StableDiffusion
- class grid.model.generation.image.stablediffusion.StableDiffusion(*args, **kwargs)
Stable Diffusion 2.1: Text-to-Image Generation Model
This class implements a wrapper for the Stable Diffusion 2.1 model, which generates high-quality images from text prompts. It utilizes the Hugging Face Diffusers library and employs the DPMSolverMultistepScheduler for efficient inference.
- pipe
The Stable Diffusion pipeline object.
- Type:
StableDiffusionPipeline
- generate_image(prompt (str)) np.ndarray
Generates an image based on the input text prompt.
- Parameters:
prompt (str)
- Return type:
ndarray
- clear_weights()
Clears the model weights to free up memory.
Example
>>> from grid.model.generation.image.stablediffusion import StableDiffusion >>> model = StableDiffusion() >>> img = model.generate_image("A photo of a friendly looking robot") >>> plt.imshow(img) >>> plt.show()
Note
This model requires a CUDA-enabled GPU for optimal performance.
- Credits:
Stable Diffusion 2.1: https://huggingface.co/stabilityai/stable-diffusion-2-1
- License:
This model is licensed under the MIT License.
- __init__()
Initializes the Stable Diffusion 2.1 model.

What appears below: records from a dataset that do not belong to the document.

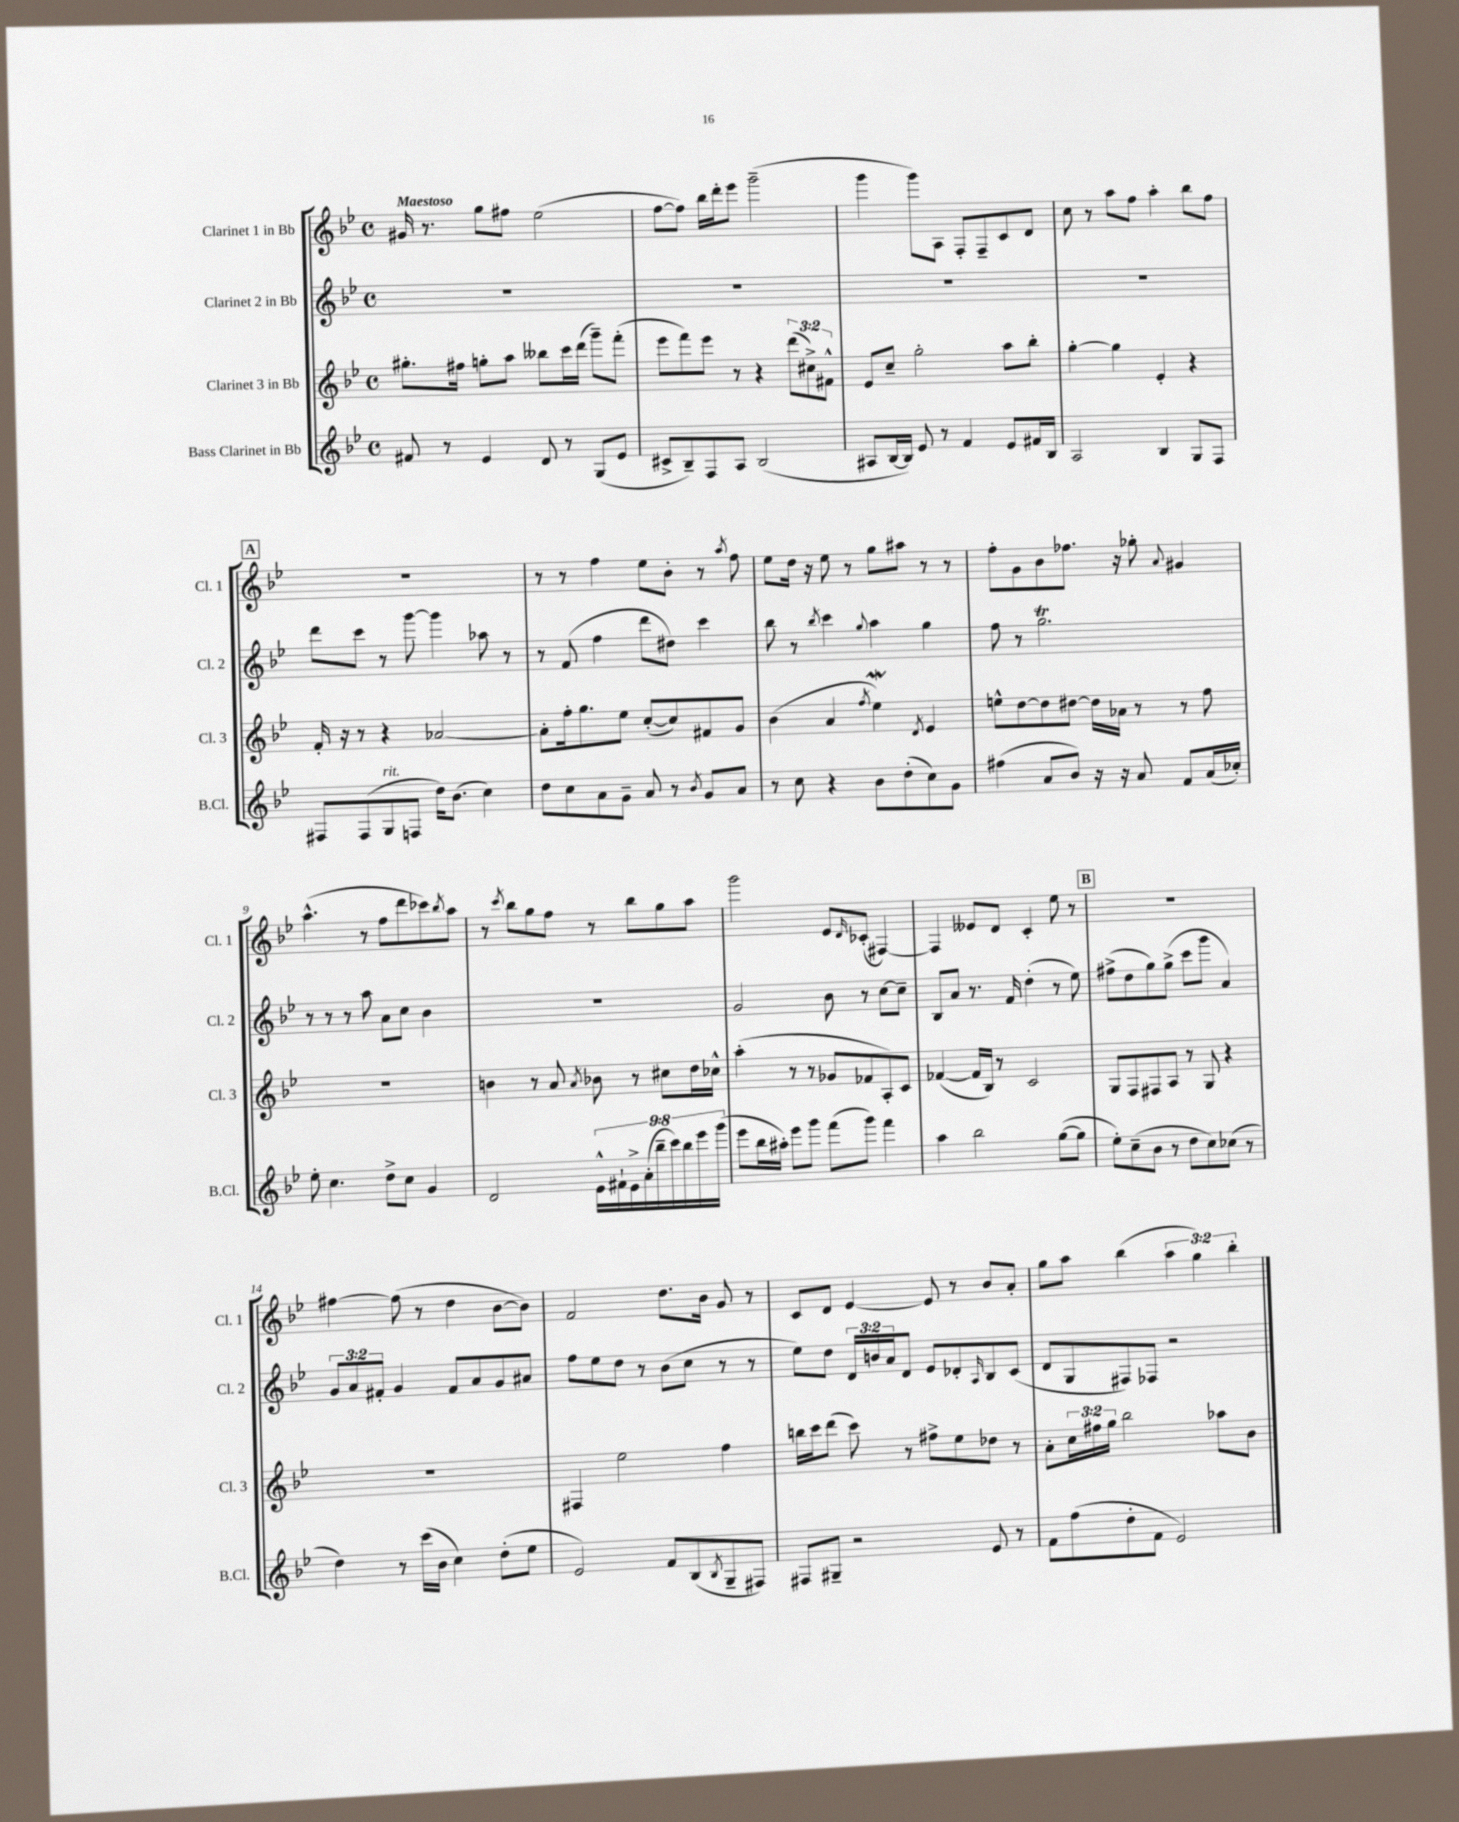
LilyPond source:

<<
\new StaffGroup <<
\new Staff = "s0" \with { instrumentName = "Clarinet 1 in Bb" shortInstrumentName = "Cl. 1" } {
    \clef treble \key bes \major \defaultTimeSignature \time 4/4 \override Staff.TupletNumber.text = #tuplet-number::calc-fraction-text \tempo "Maestoso"
    gis'16 r8. g''8 fis''8 ees''2( |
    f''8~ f''8) bes''16 d'''16-. ees'''8 g'''2--( |
    g'''4 g'''8) a8 f8-. f8-- c'8 d'8 |
    c''8 r8 a''8 f''8 a''4-. bes''8 f''8 |
    \mark \markup { \box "A" } R1 |
    r8 r8 f''4 ees''8 bes'8-. r8 \acciaccatura { a''8 } f''8 |
    ees''8 d''16 r16 ees''8 r8 g''8 ais''8 r8 r8 |
    f''8-. g'8 bes'8 fes''8. r16 ges''8-. \appoggiatura { a'8 } gis'4 |
    a''4.-^( r8 f''8 d'''8 ces'''8) \acciaccatura { bes''8 } a''8 |
    r8 \acciaccatura { c'''8 } bes''8 g''8 f''8 r8 bes''8 g''8 a''8 |
    g'''2 ees'8 \grace { d'16 } ces'8-.( fis4~) |
    fis4 eeses'8 d'8 c'4-. ees''8 r8 |
    \mark \markup { \box "B" } R1 |
    fis''4~ fis''8( r8 d''4 bes'8~ bes'8) |
    f'2 d''8. bes'16 g'8 r8 |
    c'8 d'8 ees'4~ ees'8 r8 bes'8 a'8-. |
    g''8 a''8 bes''4( \tuplet 3/2 { a''4 g''4) bes''4-. } \bar "|." |
}
\new Staff = "s1" \with { instrumentName = "Clarinet 2 in Bb" shortInstrumentName = "Cl. 2" } {
    \clef treble \key bes \major \defaultTimeSignature \time 4/4 \override Staff.TupletNumber.text = #tuplet-number::calc-fraction-text
    R1 |
    R1 |
    R1 |
    R1 |
    \mark \markup { \box "A" } d'''8 c'''8 r8 g'''8~ g'''4 aes''8 r8 |
    r8 f'8( f''4 d'''8 dis''8) c'''4 |
    bes''8 r8 \acciaccatura { bes''8 } c'''4 \appoggiatura { g''8 } a''4 g''4 |
    f''8 r8 g''2.\trill |
    r8 r8 r8 a''8 a'8 c''8 bes'4 |
    R1 |
    g'2 bes'8 r8 c''8~ c''8-- |
    bes8 a'8 r8. f'16 d''4-.( r8 ees''8) |
    \mark \markup { \box "B" } fis''8->( d''8 g''8) g''8->( c'''8 g'''8 a'4) |
    \tuplet 3/2 { g'8 a'8 fis'8-. } g'4 fis'8 a'8 g'8 ais'8 |
    f''8 ees''8 d''8 r8 bes'8( c''8 r8 r8 |
    ees''8) d''8 \tuplet 3/2 { d'16 b'16 a'16 } d'8 ees'8 des'8-. \grace { a16 } bes8 c'8( |
    d'8 g8 fis8) fes8 r2 \bar "|." |
}
\new Staff = "s2" \with { instrumentName = "Clarinet 3 in Bb" shortInstrumentName = "Cl. 3" } {
    \clef treble \key bes \major \defaultTimeSignature \time 4/4 \override Staff.TupletNumber.text = #tuplet-number::calc-fraction-text
    gis''8.-. fis''16 g''8-. a''8 beses''8 c'''16 d'''16( g'''8--) f'''8-.( |
    ees'''8 f'''8) ees'''8 r8 r4 \tuplet 3/2 { d'''8( cis''8->) fis'8-^ } |
    ees'8 c''8-- g''2-. a''8 bes''8-. |
    g''4~-. g''4 ees'4-. r4 |
    \mark \markup { \box "A" } f'16-. r16 r8 r4 aes'2~ |
    aes'8-. f''16-. g''8. ees''8 c''8~-.( c''8) fis'8 g'8 |
    bes'4( a'4 \acciaccatura { f''8 } ees''4\mordent) \acciaccatura { d'8 } ees'4 |
    e''8-^ d''8~ d''8 dis''8~ dis''16 aes'16 r8 r8 f''8 |
    R1 |
    b'4 r8 a'8 \acciaccatura { a'8 } bes'8 r8 cis''8 d''16 ces''16-^ |
    a''4-.( r8 r8 ges'8 fes'8 a8-.) c'8 |
    fes'4~( fes'16 bes16) r8 c'2 |
    \mark \markup { \box "B" } g8 f8 fis8 a8 r8 g8 r4 |
    R1 |
    fis4 ees''2 f''4 |
    b''16 c'''16 d'''8( c'''8) r8 fis''8-> ees''8 des''8 r8 |
    a'8-. \tuplet 3/2 { c''16 fis''16 g''16 } bes''2 aes''8 bes'8 \bar "|." |
}
\new Staff = "s3" \with { instrumentName = "Bass Clarinet in Bb" shortInstrumentName = "B.Cl." } {
    \clef treble \key bes \major \defaultTimeSignature \time 4/4 \override Staff.TupletNumber.text = #tuplet-number::calc-fraction-text
    fis'8 r8 ees'4 d'8 r8 g8( ees'8 |
    cis'8-> bes8--) f8 a8 bes2( |
    ais8 bes16~ bes16) ees'8 r8 f'4 ees'8 fis'16 bes16 |
    a2 bes4 g8 f8 |
    \mark \markup { \box "A" } fis8 fis8( g8^\markup { \italic "rit." } f8 d''16) bes'8.( c''4) |
    d''8 c''8 a'8 g'8-- a'8 r8 \acciaccatura { bes'8 } g'8 a'8 |
    r8 c''8 r4 bes'8 d''8-.( c''8) g'8 |
    fis''4( a'8 bes'8) r16 r16 a'8 f'8 a'16( ces''16-.) |
    ees''8-. c''4. d''8-> c''8 g'4 |
    d'2 \tuplet 9/8 { ees'16-^ fis'16-! ees'16-> a'16-.( bes''16-- c'''16) bes''16 ees'''16 g'''16( } |
    ees'''8 bes''16 ais''16-.) ees'''8 g'''8 f'''8( g'''8) f'''4 |
    a''4 bes''2 g''8~( g''8 |
    \mark \markup { \box "B" } ees''8-.) c''8--( bes'8 r8 d''8 c''8) ces''8( r8 |
    d''4) r8 c'''16( bes'16 c''4) d''8-.( ees''8 |
    ees'2) f'8 bes8( \acciaccatura { bes8 } g8-- fis8) |
    fis8 gis8-- r2 ees'8 r8 |
    f'8 f''8( d''8-. f'8 ees'2) \bar "|." |
}
>>
>>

This constructor sets up the Stable Diffusion pipeline with the DPMSolverMultistepScheduler and moves the model to the appropriate device (GPU if available).
- Return type:
None
- generate_image(prompt)
Generates an image from the given text prompt using the Stable Diffusion 2.1 model.
- Parameters:
prompt (str) -- The text description of the image to be generated.
- Returns:
- The generated image as a NumPy array with shape (height, width, 3)
and dtype uint8, representing an RGB image.
- Return type:
np.ndarray
- Raises:
RuntimeError -- If the model fails to generate an image.
Example
>>> from grid.model.generation.image.stablediffusion import StableDiffusion >>> model = StableDiffusion() >>> img = model.generate_image("A photo of a friendly looking robot") >>> img.shape (768, 768, 3)